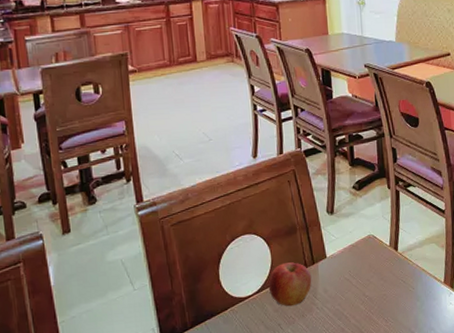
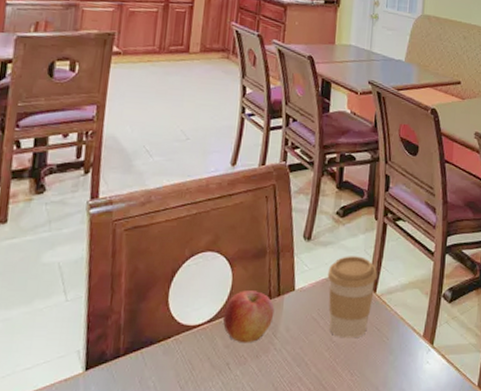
coffee cup: none [353,222,397,293] -> present [327,256,378,339]

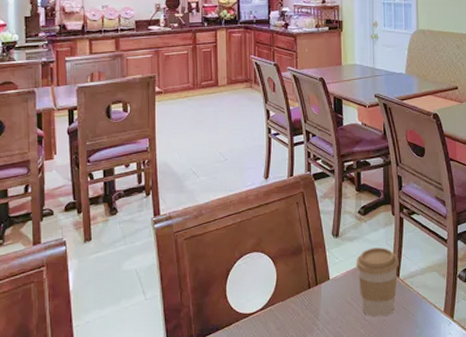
apple: present [222,290,275,343] -> none [272,282,315,326]

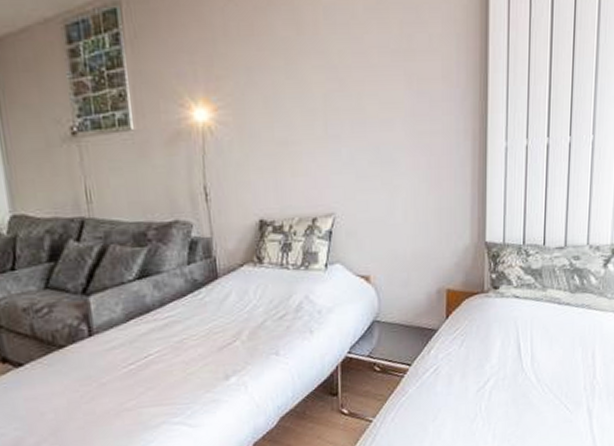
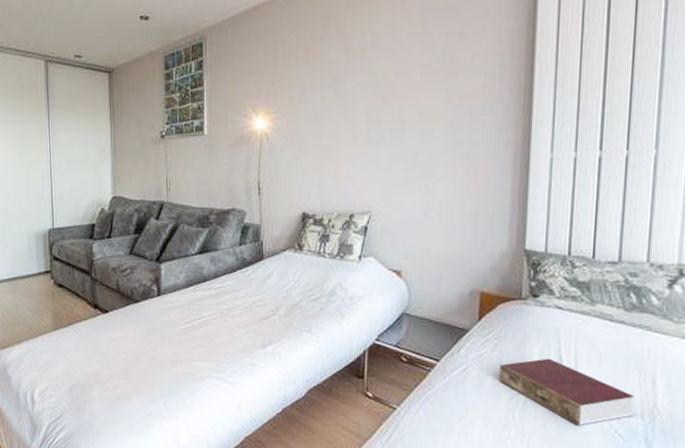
book: none [467,347,579,407] -> present [499,358,634,426]

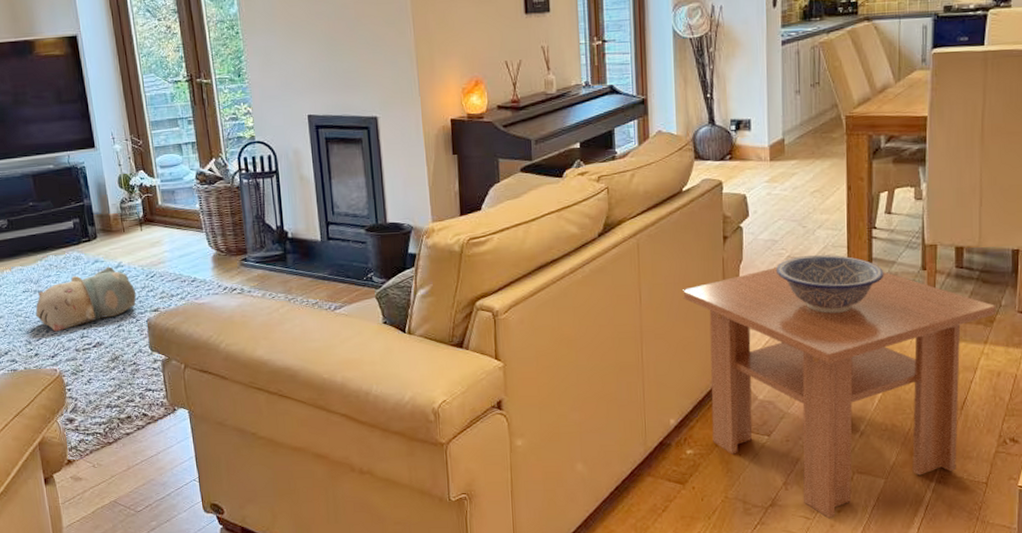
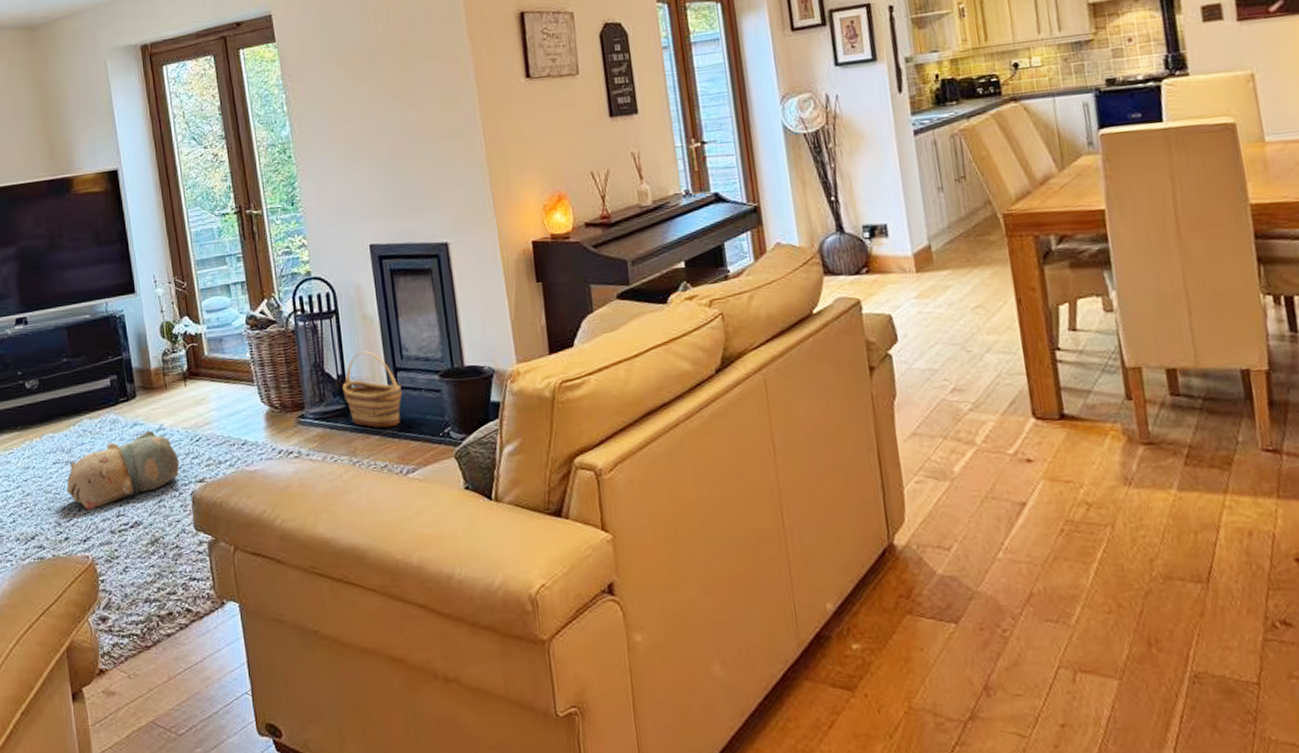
basket: none [281,207,332,272] -> present [342,351,402,428]
coffee table: present [681,255,996,519] -> none [824,385,1233,737]
decorative bowl: present [777,255,884,314] -> none [940,385,1079,460]

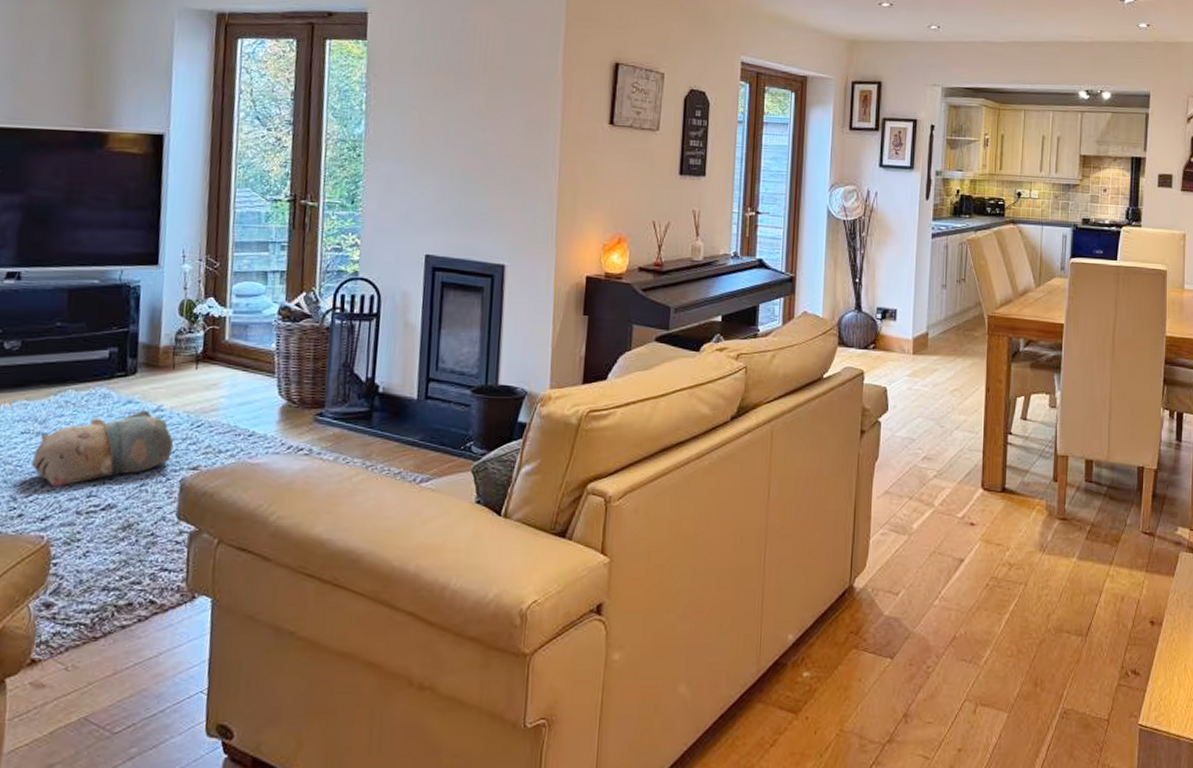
basket: present [342,351,402,428] -> none [369,358,431,436]

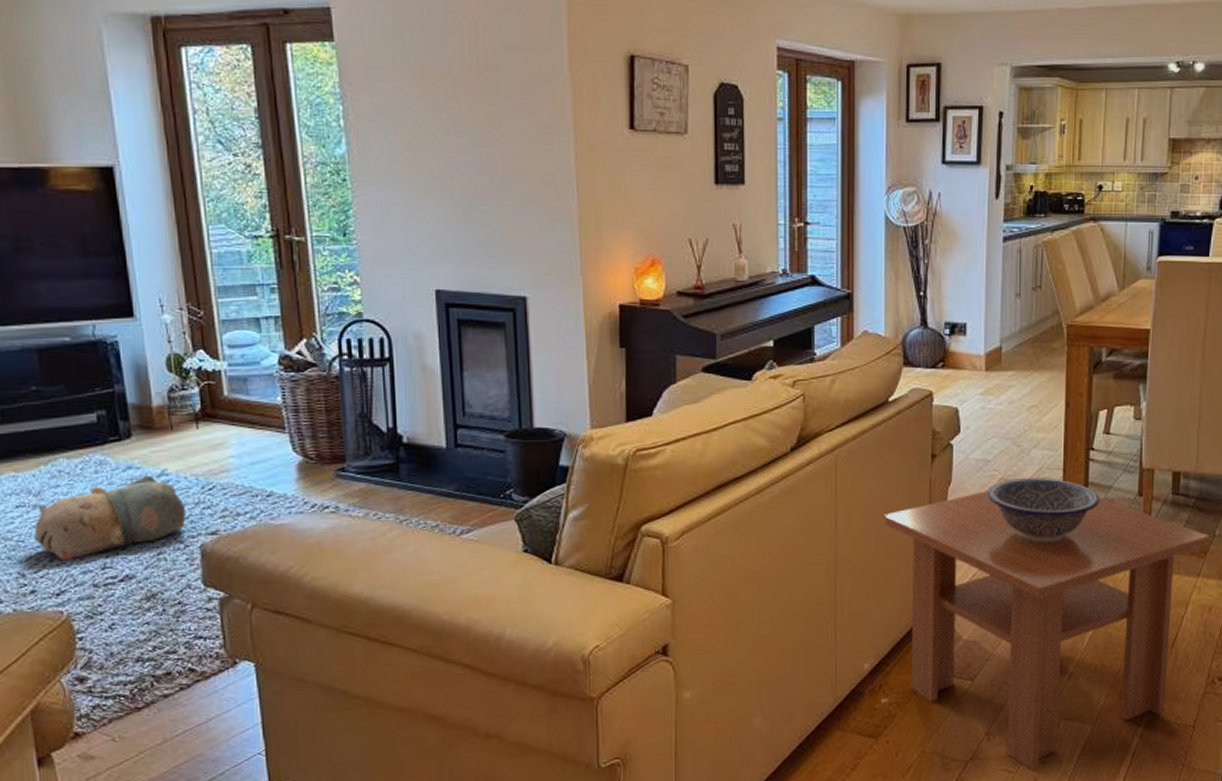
coffee table: none [813,459,1122,759] -> present [883,478,1210,772]
decorative bowl: none [912,458,1017,522] -> present [988,478,1100,543]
▬▬▬
Activity - Scan the entries above for lines with "coffee" in them, then report how many there are as a plain number.

Response to this exercise - 3